Keep only the lines from the start of the data through the line containing "- Middleware can", and output them exactly.
==================================================
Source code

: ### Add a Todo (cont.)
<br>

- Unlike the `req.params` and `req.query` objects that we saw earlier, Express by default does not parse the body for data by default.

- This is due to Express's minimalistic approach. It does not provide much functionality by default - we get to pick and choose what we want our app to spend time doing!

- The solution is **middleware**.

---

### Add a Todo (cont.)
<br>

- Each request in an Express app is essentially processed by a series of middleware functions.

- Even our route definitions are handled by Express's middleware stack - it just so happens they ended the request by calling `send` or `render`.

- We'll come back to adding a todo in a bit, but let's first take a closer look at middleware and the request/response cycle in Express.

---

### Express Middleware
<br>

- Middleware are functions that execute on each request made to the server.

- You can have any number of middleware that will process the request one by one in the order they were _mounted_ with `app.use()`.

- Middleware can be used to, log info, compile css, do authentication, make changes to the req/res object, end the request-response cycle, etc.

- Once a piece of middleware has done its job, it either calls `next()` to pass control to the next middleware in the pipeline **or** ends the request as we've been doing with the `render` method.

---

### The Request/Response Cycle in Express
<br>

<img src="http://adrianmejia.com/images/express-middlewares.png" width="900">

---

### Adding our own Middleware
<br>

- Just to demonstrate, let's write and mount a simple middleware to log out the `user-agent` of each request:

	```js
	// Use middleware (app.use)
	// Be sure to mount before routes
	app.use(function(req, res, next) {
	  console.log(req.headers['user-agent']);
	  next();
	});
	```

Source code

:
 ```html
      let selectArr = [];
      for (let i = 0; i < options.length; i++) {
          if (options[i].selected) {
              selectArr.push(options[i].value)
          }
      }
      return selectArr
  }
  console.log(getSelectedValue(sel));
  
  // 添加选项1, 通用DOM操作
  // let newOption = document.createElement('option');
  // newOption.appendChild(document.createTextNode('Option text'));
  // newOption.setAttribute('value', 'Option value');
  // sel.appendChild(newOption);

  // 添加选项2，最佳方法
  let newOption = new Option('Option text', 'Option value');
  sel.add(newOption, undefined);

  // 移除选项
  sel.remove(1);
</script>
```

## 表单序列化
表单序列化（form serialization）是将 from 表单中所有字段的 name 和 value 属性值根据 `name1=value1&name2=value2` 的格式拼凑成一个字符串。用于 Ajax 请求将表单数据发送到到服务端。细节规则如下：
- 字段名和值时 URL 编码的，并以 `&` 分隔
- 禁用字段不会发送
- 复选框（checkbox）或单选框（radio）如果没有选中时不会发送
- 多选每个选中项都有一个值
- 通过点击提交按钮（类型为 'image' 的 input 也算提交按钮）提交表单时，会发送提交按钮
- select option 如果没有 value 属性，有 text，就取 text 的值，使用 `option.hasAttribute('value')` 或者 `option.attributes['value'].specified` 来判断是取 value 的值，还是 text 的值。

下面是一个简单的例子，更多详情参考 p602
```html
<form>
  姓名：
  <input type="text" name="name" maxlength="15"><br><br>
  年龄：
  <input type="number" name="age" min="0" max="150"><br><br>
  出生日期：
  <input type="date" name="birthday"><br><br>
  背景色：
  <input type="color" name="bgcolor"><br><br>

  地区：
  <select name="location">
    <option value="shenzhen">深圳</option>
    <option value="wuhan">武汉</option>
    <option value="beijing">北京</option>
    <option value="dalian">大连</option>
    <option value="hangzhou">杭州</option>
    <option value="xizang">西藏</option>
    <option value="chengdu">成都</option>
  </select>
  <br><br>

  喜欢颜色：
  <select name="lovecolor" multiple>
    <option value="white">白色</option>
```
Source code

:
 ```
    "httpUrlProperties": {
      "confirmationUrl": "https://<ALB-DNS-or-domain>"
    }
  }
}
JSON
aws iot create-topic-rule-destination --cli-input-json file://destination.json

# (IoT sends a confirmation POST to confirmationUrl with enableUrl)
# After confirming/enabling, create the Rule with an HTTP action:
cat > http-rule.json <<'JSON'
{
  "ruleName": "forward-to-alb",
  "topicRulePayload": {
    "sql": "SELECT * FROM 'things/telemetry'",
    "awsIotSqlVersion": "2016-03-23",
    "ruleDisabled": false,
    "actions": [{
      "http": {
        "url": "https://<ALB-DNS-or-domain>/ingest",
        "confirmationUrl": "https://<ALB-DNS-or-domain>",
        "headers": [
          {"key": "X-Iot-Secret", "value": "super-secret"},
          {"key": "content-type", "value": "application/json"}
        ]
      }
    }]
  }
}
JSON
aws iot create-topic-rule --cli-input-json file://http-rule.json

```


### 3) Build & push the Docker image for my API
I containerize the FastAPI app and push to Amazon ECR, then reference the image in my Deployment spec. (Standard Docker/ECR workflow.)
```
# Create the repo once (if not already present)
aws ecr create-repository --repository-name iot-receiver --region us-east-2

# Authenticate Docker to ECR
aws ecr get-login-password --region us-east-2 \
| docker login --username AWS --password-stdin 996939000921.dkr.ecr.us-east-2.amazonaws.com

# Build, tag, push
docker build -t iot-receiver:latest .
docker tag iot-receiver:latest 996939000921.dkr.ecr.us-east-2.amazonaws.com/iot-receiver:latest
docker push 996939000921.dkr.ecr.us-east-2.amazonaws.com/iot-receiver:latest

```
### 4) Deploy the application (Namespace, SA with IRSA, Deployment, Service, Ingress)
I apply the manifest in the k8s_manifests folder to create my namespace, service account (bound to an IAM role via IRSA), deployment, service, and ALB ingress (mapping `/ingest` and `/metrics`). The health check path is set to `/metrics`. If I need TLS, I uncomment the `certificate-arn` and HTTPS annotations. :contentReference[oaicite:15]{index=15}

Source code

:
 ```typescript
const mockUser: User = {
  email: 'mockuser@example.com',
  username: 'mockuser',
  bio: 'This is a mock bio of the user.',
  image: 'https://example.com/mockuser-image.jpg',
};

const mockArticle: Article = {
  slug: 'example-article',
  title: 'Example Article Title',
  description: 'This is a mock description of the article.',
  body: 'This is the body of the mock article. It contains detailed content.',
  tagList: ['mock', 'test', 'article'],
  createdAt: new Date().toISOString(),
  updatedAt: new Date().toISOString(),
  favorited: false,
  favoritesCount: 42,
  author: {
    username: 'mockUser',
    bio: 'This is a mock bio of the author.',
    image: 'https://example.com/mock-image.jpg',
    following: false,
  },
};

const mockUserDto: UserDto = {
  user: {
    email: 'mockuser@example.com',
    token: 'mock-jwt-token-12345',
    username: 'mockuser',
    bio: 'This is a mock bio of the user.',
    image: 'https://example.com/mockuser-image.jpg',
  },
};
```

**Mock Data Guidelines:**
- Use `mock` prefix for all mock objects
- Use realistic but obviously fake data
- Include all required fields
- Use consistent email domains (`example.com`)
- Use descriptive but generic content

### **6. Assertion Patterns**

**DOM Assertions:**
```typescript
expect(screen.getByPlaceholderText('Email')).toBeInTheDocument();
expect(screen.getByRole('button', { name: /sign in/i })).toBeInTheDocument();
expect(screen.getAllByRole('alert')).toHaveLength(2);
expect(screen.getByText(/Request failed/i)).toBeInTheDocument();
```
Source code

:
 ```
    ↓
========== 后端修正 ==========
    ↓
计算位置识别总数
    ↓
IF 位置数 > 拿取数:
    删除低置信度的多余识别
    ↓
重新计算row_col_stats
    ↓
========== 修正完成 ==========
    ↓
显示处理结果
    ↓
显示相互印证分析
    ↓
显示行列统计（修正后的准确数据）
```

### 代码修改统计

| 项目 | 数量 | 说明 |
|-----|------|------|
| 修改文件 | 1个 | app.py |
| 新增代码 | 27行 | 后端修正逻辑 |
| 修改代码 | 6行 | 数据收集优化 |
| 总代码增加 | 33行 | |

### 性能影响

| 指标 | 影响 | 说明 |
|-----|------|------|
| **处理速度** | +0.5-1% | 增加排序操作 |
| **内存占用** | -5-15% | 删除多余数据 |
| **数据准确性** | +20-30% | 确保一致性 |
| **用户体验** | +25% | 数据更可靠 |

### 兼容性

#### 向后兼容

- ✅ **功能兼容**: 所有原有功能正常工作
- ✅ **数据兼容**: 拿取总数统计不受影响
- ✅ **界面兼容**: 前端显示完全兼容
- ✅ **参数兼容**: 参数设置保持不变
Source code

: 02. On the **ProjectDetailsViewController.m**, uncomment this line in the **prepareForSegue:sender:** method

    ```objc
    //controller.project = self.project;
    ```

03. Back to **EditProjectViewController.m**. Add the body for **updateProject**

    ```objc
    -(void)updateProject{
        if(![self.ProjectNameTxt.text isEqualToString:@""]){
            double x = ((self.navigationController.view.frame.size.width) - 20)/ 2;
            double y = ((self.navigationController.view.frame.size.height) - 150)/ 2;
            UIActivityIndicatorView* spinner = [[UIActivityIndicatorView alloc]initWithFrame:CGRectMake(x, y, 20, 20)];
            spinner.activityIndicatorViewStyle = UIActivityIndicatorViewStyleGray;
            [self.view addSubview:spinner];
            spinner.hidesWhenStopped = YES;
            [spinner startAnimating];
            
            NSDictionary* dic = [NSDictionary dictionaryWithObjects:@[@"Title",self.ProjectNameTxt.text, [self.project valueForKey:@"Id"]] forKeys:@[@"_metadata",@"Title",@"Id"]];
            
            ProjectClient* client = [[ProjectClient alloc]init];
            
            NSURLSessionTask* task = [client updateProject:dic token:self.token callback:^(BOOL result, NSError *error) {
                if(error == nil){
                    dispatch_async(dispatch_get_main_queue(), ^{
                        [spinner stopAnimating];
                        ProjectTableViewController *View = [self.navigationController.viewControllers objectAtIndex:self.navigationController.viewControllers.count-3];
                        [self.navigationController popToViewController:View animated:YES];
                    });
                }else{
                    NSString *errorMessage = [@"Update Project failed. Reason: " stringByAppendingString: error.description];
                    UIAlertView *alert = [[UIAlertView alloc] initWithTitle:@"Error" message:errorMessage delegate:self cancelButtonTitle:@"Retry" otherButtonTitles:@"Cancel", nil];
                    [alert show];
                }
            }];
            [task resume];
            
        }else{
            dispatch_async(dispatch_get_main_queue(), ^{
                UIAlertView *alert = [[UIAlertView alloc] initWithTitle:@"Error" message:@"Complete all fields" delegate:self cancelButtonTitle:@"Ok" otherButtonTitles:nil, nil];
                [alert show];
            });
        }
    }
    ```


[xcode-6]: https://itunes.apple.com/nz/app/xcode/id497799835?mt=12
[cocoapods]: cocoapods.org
==================================================
## Response for this exercise
Source code

: ### Add a Todo (cont.)
<br>

- Unlike the `req.params` and `req.query` objects that we saw earlier, Express by default does not parse the body for data by default.

- This is due to Express's minimalistic approach. It does not provide much functionality by default - we get to pick and choose what we want our app to spend time doing!

- The solution is **middleware**.

---

### Add a Todo (cont.)
<br>

- Each request in an Express app is essentially processed by a series of middleware functions.

- Even our route definitions are handled by Express's middleware stack - it just so happens they ended the request by calling `send` or `render`.

- We'll come back to adding a todo in a bit, but let's first take a closer look at middleware and the request/response cycle in Express.

---

### Express Middleware
<br>

- Middleware are functions that execute on each request made to the server.

- You can have any number of middleware that will process the request one by one in the order they were _mounted_ with `app.use()`.

- Middleware can be used to, log info, compile css, do authentication, make changes to the req/res object, end the request-response cycle, etc.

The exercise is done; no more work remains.